Google now allows Photos users to transfer single photo albums to the competing storage services Microsoft OneDrive and Flickr. Previously, users could only transfer their entire Photos library to the services.
Presentating the individual photo albums gives users according to Google more control over what they can do with their data. For example, users can choose to back up specific albums to another storage service. Another advantage is in situations where the user’s Photos library is larger than available storage capacity at the service to which the images are exported. In those cases, Google would decide for itself which photos will or will not be transferred. Now the user can decide for himself, by choosing which albums to transfer.
The transfer of the individual photo albums is part of Takeout, which allows users to export data from Google products such as Gmail, Drive and Photos. According to Google, users use Takeout to back up data, get an overview of what’s in an account, or to be able to move data without having to download it first. It also makes it easier for users to try out a new service and is not limited when transferring due to a possible data limit of their Internet connection.

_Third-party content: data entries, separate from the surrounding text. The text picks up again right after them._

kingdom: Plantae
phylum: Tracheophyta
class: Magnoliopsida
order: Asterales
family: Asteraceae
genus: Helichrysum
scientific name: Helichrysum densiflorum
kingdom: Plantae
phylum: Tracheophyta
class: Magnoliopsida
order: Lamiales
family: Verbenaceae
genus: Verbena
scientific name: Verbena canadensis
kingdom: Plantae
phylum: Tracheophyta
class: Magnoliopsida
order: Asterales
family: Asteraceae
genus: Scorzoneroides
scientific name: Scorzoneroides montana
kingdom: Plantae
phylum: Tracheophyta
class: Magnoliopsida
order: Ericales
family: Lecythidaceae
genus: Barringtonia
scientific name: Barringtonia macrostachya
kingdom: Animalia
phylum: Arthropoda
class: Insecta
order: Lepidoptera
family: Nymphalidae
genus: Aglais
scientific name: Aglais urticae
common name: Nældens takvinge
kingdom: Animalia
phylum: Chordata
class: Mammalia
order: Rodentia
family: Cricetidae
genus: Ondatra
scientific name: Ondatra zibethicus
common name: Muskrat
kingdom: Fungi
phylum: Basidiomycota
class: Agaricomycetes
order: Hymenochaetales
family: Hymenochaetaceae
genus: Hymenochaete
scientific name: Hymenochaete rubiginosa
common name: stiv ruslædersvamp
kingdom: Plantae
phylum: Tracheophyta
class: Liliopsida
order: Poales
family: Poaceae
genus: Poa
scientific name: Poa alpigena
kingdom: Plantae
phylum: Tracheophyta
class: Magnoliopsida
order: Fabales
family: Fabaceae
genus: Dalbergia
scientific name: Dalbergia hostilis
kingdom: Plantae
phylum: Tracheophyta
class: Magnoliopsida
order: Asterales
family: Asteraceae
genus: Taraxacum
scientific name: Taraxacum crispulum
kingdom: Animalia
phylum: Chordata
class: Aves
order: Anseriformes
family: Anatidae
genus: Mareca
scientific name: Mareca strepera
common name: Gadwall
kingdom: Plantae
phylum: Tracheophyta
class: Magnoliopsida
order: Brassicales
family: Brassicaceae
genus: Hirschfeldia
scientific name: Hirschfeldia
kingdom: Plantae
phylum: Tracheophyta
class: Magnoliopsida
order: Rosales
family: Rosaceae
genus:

Takeout is possible thanks to the Data Transfer Project, an initiative of Google, Facebook, Microsoft and Twitter. With this initiative, the tech companies want to make it easier for users to move their data between different services. There are two million exports a month through Takeout, with over 200 billion stocks exported in 2019.
On Reddit iOS users incidentally, complain about how the Google Photos app handles permission to the photo library. During the iOS14 bètaversion, it was possible to use Google Photos with selective access to the photo library. However, since the release of the full release, that is not possible. Users will then be notified that the Photos app can only be used if Google has permission to see the users’ entire photo library. Why Google chose this is not clear.